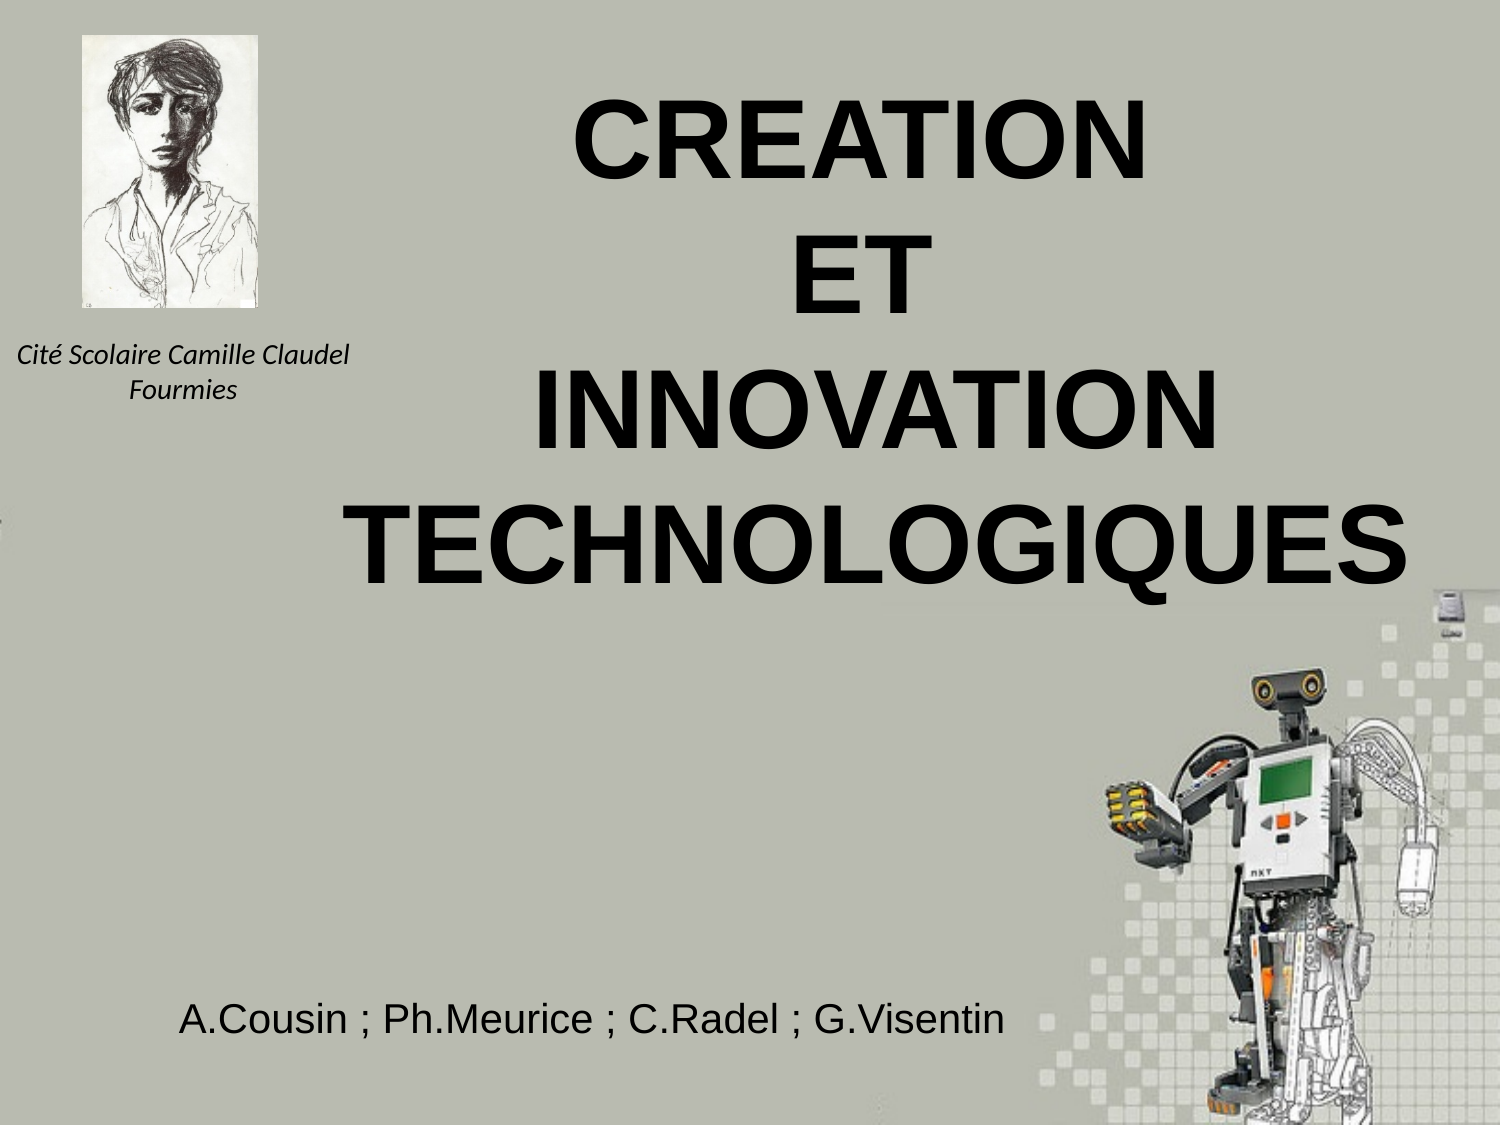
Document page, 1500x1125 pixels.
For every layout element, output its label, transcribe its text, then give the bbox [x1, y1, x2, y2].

picture [0, 0, 1500, 1125]
text_box Cité Scolaire Camille Claudel Fourmies [1, 328, 365, 413]
text_box A.Cousin ; Ph.Meurice ; C.Radel ; G.Visentin [164, 984, 1239, 1050]
text_box CREATION ET INNOVATION TECHNOLOGIQUES [253, 58, 1500, 614]
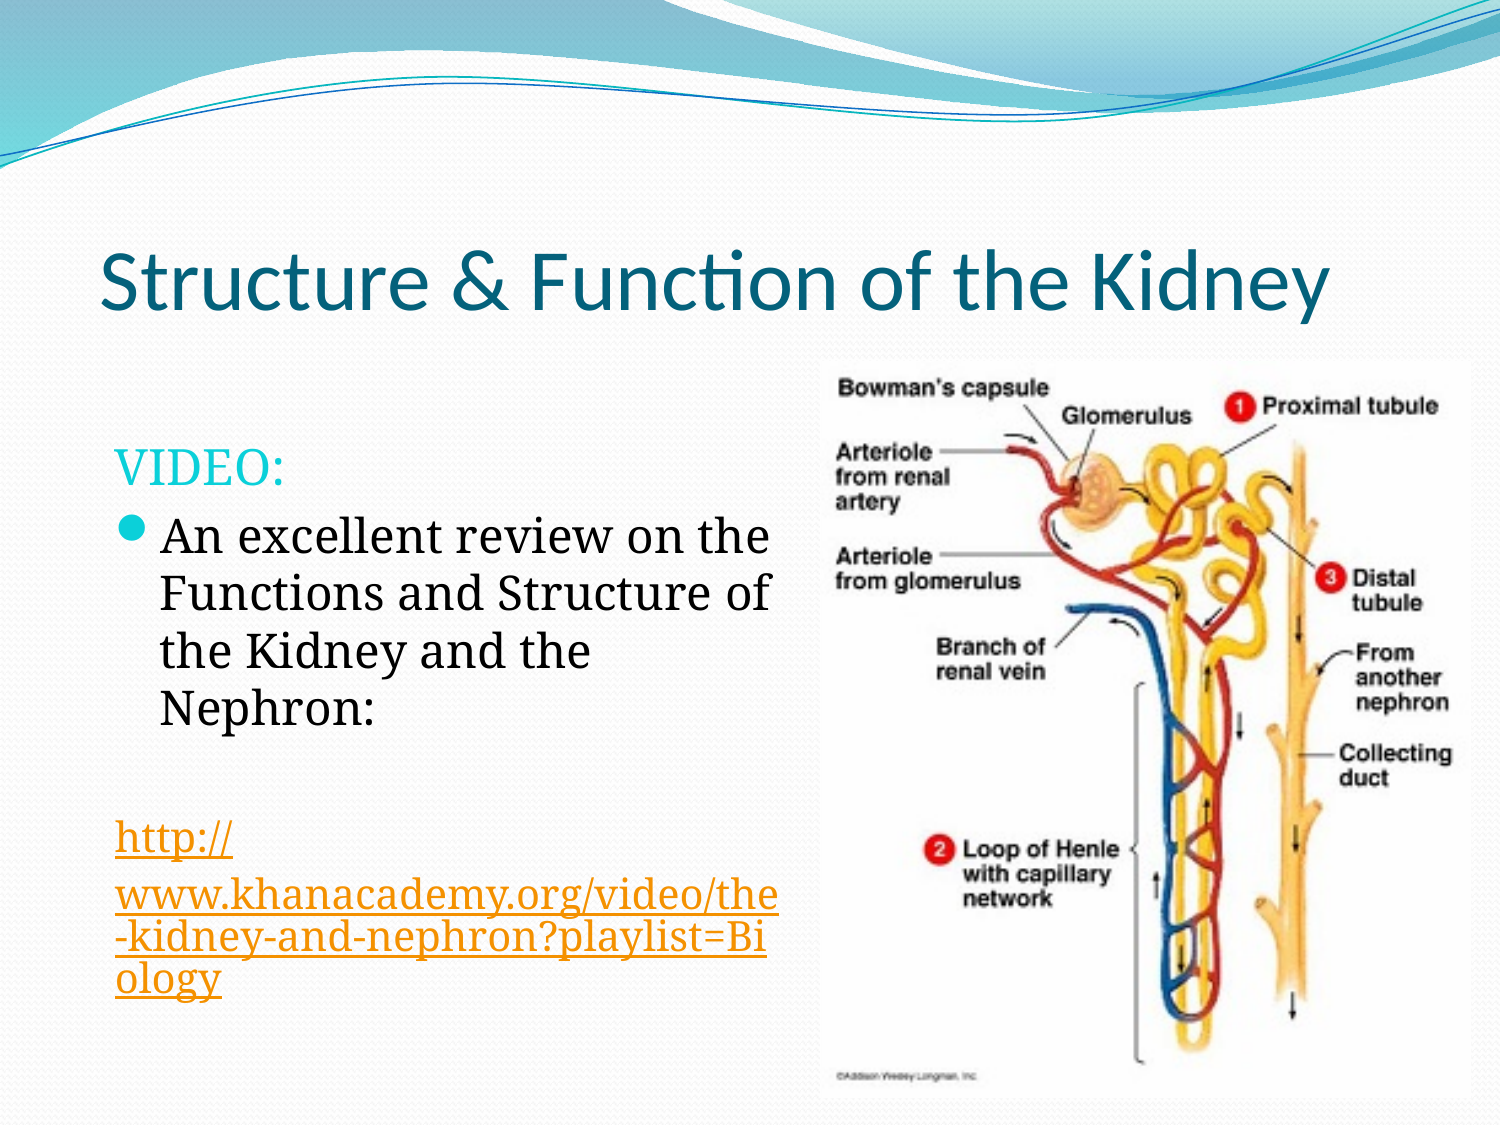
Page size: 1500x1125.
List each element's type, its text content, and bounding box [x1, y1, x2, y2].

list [820, 361, 1471, 1098]
list VIDEO: An excellent review on the Functions and Structure of the Kidney and the Nephron: http://www.khanacademy.org/video/the-kidney-and-nephron?playlist=Biology [99, 428, 805, 1125]
text_box Structure & Function of the Kidney [99, 140, 1450, 328]
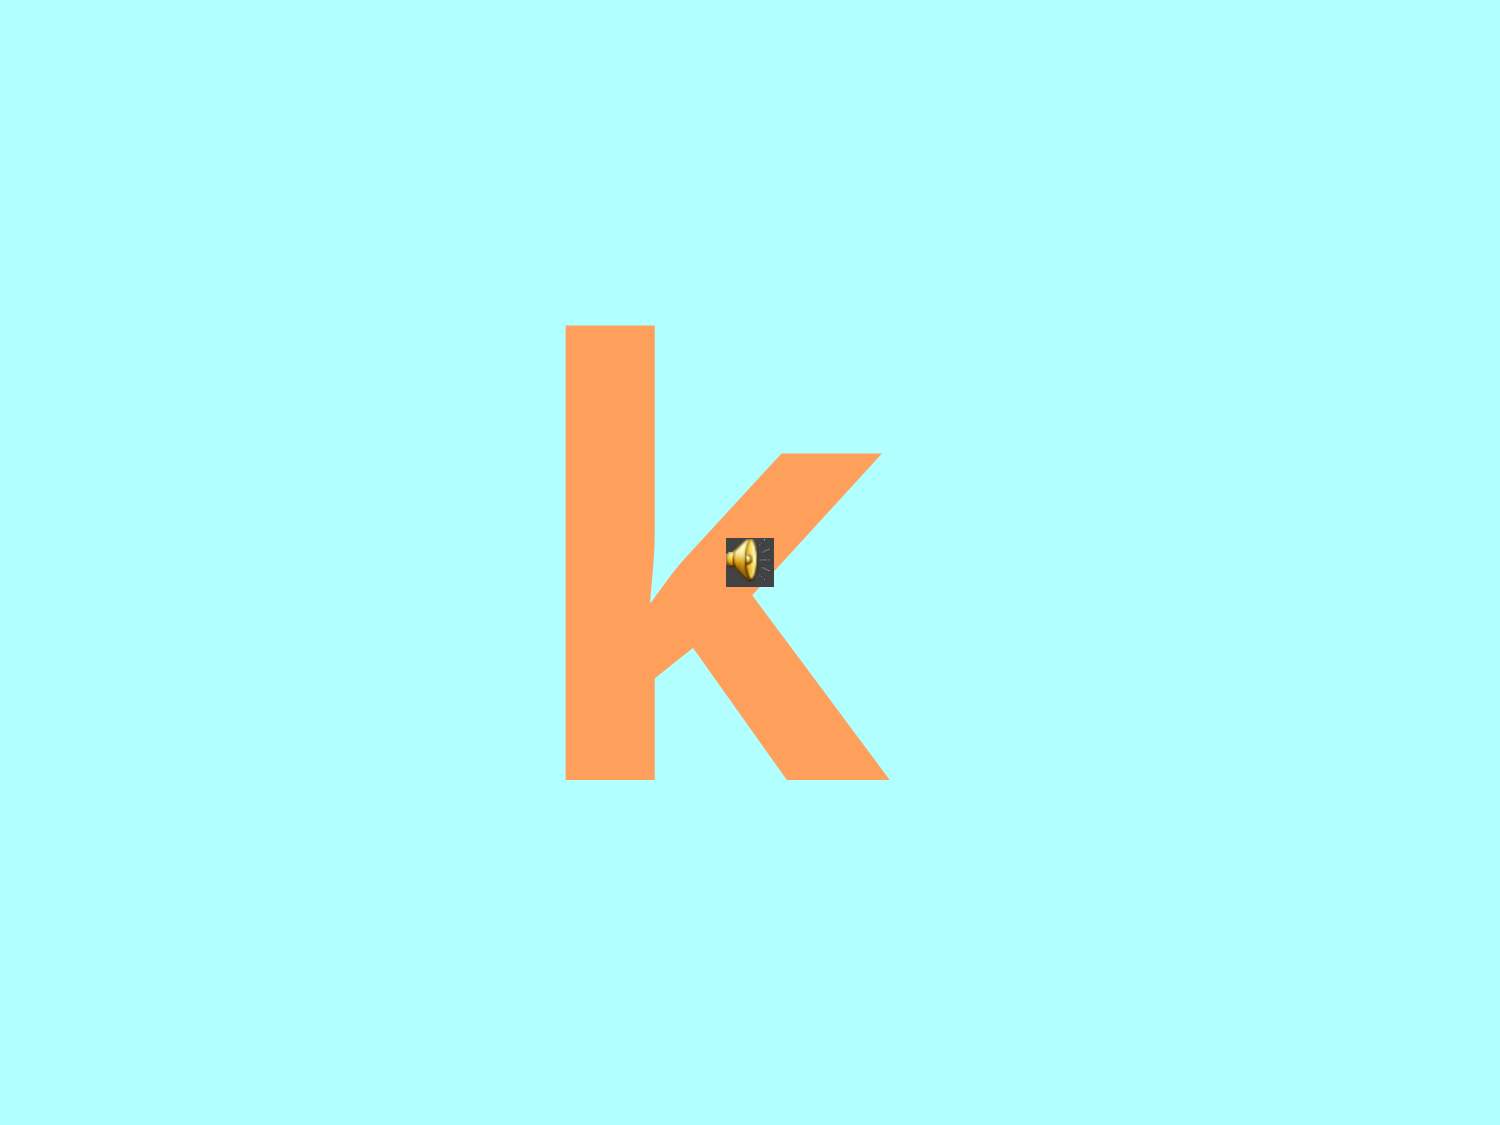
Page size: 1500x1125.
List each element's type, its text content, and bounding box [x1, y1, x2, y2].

picture [724, 537, 776, 588]
text_box k [504, 174, 905, 908]
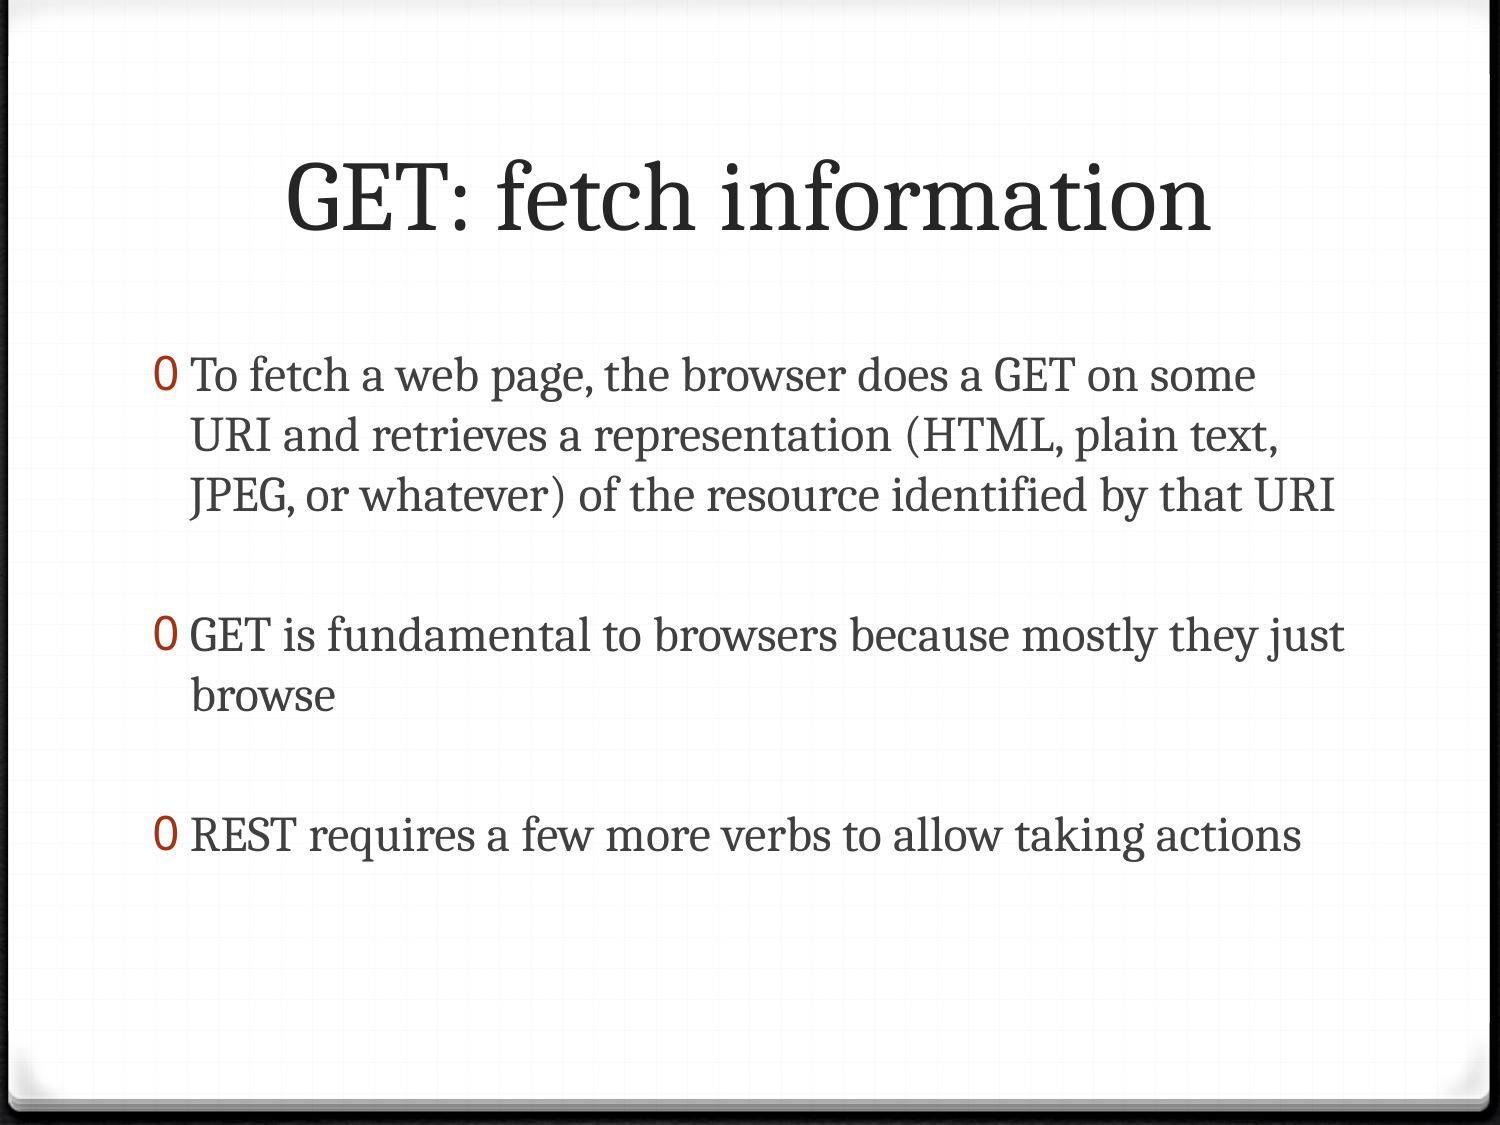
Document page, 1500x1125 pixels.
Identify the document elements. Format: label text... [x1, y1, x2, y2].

title GET: fetch information [90, 71, 1410, 309]
picture [0, 0, 1500, 1125]
list To fetch a web page, the browser does a GET on some URI and retrieves a representation (HTML, plain text, JPEG, or whatever) of the resource identified by that URI GET is fundamental to browsers because mostly they just browse REST requires a few more verbs to allow taking actions [137, 334, 1363, 983]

> **Exercise description**:
The answer consists solely of the lines from the one holding "list [820, 361, 1471, 1098]" through the final line of the records, both ends included, each duplicated exactly. Leave images out.

> **Solved problem**:
list [820, 361, 1471, 1098]
list VIDEO: An excellent review on the Functions and Structure of the Kidney and the Nephron: http://www.khanacademy.org/video/the-kidney-and-nephron?playlist=Biology [99, 428, 805, 1125]
text_box Structure & Function of the Kidney [99, 140, 1450, 328]
Page size: 1500x1125.
List each element's type, its text content, and bounding box [x1, y1, x2, y2].

picture [724, 537, 776, 588]
text_box k [504, 174, 905, 908]
Document page, 1500x1125 pixels.
Identify the document elements. Format: label text... [x1, y1, x2, y2].

title GET: fetch information [90, 71, 1410, 309]
picture [0, 0, 1500, 1125]
list To fetch a web page, the browser does a GET on some URI and retrieves a representation (HTML, plain text, JPEG, or whatever) of the resource identified by that URI GET is fundamental to browsers because mostly they just browse REST requires a few more verbs to allow taking actions [137, 334, 1363, 983]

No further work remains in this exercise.